* _PASSAGE SHOWN_
---

APK, images and other stuff.

2 more weeks of my awesome Outreachy journey have passed, so it is time to make an update on my progress.

I continued my work on improving diffoscope by fixing bugs and completing wishlist items. These include:

Improving APK support

I worked on #850501 and #850502 to improve the way diffoscope handles APK files. Thanks to Emanuel Bronshtein for providing clear description on how to reproduce these bugs and ideas on how to fix them.

And special thanks to Chris Lamb for insisting on providing tests for these changes! That part actually proved to be little more tricky, and I managed to mess up with these tests (extra thanks to Chris for cleaning up the mess I created). Hope that also means I learned something from my mistakes.

Also, I was pleased to see F-droid Verification Server as a sign of F-droid progress on reproducible builds effort - I hope these changes to diffoscope will help them!

Adding support for image metadata

That came from #849395 - a request was made to compare image metadata along with image content. Diffoscope has support for three types of images: JPEG, MS Windows Icon (*.ico) and PNG. Among these, PNG already had good image metadata support thanks to sng tool, so I worked on .jpeg and .ico files support. I initially tried to use exiftool for extracting metadata, but then I discovered it does not handle .ico files, so I decided to use a bigger force - ImageMagick’s identify - for this task. I was glad to see it had that handy -format option I could use to select only the necessary fields (I found their -verbose, well, too verbose for the task) and presenting them in the defined form, negating the need of filtering its output.

---

* _LISTED ENTRIES_
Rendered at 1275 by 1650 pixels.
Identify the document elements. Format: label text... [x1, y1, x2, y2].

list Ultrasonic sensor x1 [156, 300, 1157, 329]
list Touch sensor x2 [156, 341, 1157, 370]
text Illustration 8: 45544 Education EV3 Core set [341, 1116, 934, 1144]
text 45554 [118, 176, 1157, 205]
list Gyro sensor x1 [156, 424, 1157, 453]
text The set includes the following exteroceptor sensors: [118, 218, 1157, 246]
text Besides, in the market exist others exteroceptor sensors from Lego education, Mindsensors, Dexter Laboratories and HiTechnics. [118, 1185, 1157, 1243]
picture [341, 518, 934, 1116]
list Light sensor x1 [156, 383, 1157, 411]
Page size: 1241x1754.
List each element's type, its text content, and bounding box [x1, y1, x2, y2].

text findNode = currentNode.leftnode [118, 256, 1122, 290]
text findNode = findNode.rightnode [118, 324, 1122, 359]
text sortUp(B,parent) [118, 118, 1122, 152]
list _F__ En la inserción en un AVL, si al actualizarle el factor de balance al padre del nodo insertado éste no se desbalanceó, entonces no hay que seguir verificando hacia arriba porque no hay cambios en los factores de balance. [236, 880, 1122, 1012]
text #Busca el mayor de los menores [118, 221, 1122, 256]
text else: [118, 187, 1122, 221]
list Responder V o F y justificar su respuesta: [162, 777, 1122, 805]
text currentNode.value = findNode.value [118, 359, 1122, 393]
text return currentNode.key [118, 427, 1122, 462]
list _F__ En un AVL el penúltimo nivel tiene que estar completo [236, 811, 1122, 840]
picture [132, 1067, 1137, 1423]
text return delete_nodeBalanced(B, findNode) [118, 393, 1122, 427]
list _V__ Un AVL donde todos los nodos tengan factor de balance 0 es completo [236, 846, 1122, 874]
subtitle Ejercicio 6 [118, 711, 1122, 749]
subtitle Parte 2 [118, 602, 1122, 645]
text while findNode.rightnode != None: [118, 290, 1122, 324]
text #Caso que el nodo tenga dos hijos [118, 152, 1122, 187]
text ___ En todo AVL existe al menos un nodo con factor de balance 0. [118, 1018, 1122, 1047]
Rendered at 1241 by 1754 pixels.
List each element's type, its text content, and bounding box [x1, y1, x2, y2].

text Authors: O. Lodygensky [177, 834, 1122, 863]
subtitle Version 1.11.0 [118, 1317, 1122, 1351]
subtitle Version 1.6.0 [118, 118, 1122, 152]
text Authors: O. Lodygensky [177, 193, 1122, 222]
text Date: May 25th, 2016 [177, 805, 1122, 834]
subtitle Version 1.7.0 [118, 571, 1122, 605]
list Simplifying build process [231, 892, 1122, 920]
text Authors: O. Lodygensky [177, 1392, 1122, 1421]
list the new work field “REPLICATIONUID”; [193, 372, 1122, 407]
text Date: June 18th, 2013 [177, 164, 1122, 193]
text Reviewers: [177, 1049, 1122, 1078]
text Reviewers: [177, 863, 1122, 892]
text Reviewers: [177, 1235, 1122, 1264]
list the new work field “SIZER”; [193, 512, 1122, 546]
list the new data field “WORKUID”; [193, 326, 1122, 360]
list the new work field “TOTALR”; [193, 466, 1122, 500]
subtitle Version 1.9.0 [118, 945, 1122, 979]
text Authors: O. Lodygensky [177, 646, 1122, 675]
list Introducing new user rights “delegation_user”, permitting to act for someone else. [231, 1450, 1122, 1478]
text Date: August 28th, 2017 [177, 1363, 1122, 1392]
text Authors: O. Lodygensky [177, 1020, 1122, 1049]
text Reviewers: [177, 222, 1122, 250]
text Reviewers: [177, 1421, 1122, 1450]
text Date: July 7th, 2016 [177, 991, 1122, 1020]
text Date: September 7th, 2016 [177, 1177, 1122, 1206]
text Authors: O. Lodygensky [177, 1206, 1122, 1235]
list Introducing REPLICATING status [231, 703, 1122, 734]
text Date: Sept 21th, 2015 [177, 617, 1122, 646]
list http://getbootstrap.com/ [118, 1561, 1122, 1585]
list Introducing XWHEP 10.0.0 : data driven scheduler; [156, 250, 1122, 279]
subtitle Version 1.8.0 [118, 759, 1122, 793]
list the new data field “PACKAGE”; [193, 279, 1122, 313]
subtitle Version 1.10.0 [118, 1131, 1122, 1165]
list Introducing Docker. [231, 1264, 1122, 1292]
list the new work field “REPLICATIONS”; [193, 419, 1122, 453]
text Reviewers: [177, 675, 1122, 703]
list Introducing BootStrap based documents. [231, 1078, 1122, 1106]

---

* _YOUR TASK_
Please rename "diffoscope" to "the comparison tool" while reproducing everything in the diffoscope post from "I continued my" down to "will help them!". The records have no connection to the diffoscope post.

* _FULL RESPONSE_
I continued my work on improving the comparison tool by fixing bugs and completing wishlist items. These include:

Improving APK support

I worked on #850501 and #850502 to improve the way the comparison tool handles APK files. Thanks to Emanuel Bronshtein for providing clear description on how to reproduce these bugs and ideas on how to fix them.

And special thanks to Chris Lamb for insisting on providing tests for these changes! That part actually proved to be little more tricky, and I managed to mess up with these tests (extra thanks to Chris for cleaning up the mess I created). Hope that also means I learned something from my mistakes.

Also, I was pleased to see F-droid Verification Server as a sign of F-droid progress on reproducible builds effort - I hope these changes to the comparison tool will help them!